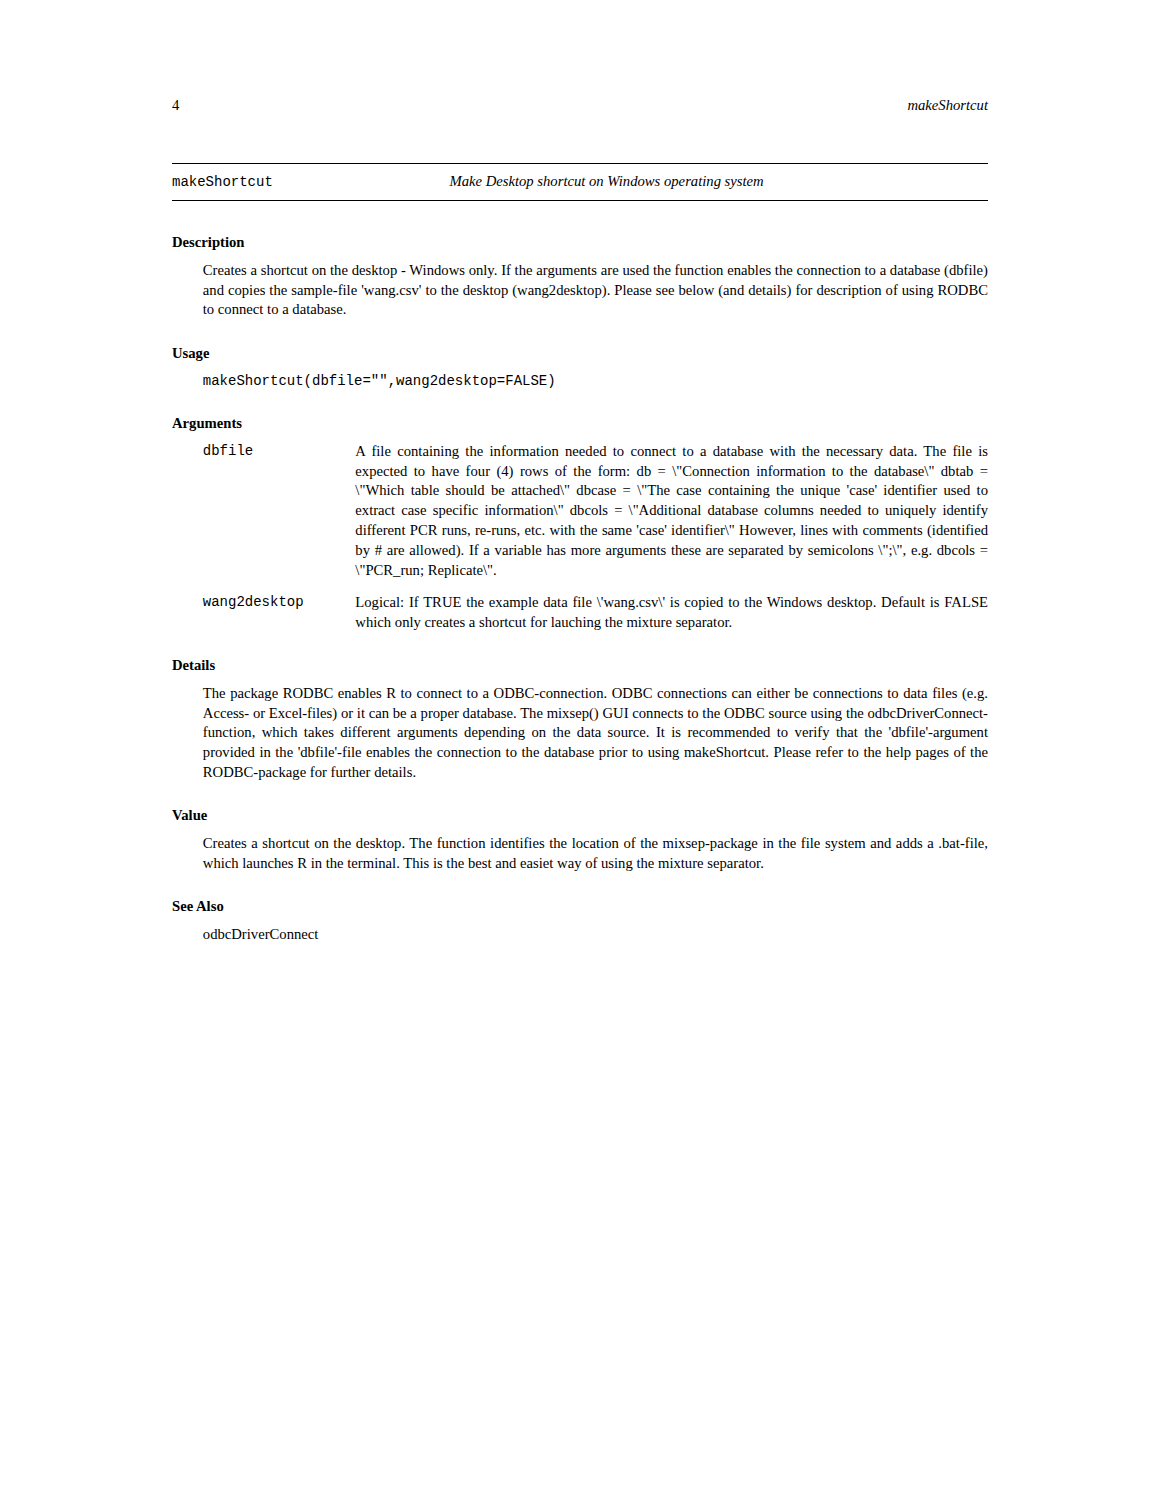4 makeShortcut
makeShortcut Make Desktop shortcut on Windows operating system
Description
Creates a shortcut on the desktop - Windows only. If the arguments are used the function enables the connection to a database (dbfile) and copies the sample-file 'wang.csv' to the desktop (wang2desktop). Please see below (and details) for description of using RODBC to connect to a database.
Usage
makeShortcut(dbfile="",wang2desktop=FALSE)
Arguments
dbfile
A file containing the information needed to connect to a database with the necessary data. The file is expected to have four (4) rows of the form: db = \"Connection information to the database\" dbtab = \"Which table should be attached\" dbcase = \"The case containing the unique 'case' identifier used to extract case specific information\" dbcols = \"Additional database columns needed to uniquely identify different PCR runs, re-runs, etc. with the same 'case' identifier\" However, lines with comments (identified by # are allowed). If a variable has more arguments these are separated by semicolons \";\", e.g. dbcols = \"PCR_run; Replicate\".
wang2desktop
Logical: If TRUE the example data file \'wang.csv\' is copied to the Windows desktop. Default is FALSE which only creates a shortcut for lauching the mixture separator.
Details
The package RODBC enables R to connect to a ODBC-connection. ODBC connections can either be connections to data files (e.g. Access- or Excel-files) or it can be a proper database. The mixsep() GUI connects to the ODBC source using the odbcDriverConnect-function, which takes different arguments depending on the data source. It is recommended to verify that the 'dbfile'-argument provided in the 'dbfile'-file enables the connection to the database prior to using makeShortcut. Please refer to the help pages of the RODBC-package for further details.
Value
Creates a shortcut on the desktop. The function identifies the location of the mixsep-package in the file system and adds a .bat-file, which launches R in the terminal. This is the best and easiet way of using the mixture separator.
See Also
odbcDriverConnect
==
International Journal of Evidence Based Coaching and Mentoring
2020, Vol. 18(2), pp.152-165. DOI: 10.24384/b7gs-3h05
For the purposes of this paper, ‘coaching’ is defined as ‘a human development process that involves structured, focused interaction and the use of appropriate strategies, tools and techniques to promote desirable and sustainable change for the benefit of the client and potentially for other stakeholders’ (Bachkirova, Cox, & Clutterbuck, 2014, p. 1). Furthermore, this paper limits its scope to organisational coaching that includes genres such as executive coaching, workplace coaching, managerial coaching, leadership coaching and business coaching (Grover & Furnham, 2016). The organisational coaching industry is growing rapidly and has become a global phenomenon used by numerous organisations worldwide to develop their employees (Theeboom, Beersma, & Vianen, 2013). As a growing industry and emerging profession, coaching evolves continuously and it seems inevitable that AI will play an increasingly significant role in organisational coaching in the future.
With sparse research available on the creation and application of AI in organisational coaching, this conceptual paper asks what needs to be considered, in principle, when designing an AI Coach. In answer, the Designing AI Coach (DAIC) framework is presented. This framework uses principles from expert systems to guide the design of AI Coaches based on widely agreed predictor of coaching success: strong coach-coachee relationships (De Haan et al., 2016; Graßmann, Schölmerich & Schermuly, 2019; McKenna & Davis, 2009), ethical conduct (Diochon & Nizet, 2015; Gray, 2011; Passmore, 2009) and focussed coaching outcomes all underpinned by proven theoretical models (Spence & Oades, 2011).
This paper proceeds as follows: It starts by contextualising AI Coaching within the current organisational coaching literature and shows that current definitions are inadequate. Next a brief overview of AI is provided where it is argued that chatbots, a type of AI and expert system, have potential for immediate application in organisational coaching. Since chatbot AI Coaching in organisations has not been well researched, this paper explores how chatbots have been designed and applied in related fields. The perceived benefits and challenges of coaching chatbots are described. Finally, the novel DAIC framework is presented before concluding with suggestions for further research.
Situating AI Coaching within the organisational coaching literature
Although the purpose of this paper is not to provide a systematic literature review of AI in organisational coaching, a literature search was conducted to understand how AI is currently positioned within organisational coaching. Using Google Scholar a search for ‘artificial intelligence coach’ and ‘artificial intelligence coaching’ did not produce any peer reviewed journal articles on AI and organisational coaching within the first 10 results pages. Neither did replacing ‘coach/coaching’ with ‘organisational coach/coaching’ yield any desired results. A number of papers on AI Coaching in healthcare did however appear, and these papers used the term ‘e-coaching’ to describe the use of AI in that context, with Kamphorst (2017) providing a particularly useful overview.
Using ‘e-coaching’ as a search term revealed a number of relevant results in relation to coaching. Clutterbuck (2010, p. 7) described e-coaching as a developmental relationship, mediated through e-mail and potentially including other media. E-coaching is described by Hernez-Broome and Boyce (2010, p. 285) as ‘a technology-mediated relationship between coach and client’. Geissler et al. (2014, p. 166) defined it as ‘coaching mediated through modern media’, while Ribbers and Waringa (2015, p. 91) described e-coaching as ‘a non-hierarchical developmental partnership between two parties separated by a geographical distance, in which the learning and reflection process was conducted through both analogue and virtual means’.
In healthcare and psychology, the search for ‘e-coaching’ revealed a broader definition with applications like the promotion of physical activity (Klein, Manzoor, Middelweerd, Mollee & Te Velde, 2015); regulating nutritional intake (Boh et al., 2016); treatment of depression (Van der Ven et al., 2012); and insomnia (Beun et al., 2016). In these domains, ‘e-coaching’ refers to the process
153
--
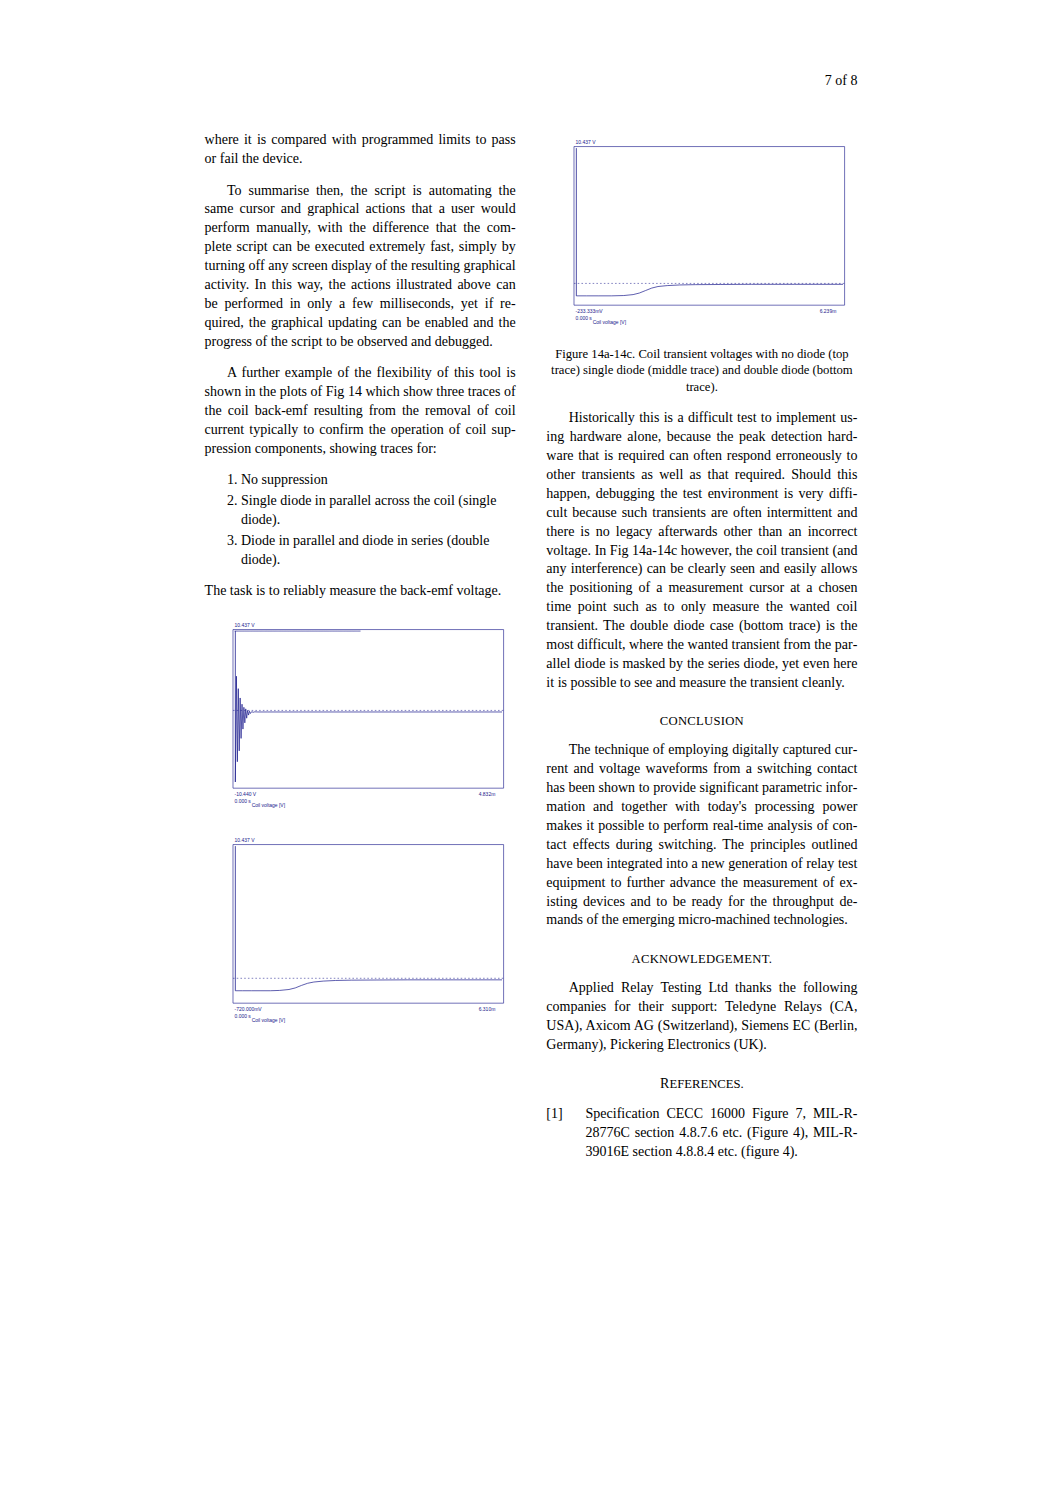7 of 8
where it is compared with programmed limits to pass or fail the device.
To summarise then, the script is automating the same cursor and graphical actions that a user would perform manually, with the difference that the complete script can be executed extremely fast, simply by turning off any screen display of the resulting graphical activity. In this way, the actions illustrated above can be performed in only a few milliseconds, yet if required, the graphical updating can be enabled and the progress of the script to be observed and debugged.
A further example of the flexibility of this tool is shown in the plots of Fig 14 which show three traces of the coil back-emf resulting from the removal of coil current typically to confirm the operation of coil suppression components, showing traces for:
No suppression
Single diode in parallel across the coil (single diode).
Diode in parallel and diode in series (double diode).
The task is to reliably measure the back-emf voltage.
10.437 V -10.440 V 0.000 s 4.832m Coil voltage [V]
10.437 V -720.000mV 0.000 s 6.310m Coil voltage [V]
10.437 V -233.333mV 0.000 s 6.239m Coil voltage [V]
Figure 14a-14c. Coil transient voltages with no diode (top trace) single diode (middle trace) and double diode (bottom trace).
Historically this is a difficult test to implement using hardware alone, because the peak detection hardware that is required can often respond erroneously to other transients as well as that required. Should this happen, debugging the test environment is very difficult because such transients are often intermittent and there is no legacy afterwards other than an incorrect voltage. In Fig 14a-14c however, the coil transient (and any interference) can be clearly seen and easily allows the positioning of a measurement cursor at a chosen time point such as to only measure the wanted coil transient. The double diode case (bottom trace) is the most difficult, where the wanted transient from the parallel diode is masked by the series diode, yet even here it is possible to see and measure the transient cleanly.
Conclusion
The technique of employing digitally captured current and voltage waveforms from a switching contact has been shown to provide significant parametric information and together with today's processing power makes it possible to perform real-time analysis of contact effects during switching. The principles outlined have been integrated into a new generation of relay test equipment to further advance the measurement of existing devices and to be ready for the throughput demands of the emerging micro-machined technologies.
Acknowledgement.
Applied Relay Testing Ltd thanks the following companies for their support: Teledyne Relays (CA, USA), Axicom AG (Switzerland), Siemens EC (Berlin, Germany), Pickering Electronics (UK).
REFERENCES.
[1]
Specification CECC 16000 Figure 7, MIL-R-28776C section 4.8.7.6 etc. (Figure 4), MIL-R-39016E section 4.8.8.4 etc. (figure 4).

→ **Task directions**
Looking at the data above, return every line from the one with "This paper proceeds" down to the one with "Situating AI Coaching", exactly and inclusively.

→ **Written response**
This paper proceeds as follows: It starts by contextualising AI Coaching within the current organisational coaching literature and shows that current definitions are inadequate. Next a brief overview of AI is provided where it is argued that chatbots, a type of AI and expert system, have potential for immediate application in organisational coaching. Since chatbot AI Coaching in organisations has not been well researched, this paper explores how chatbots have been designed and applied in related fields. The perceived benefits and challenges of coaching chatbots are described. Finally, the novel DAIC framework is presented before concluding with suggestions for further research.
Situating AI Coaching within the organisational coaching literature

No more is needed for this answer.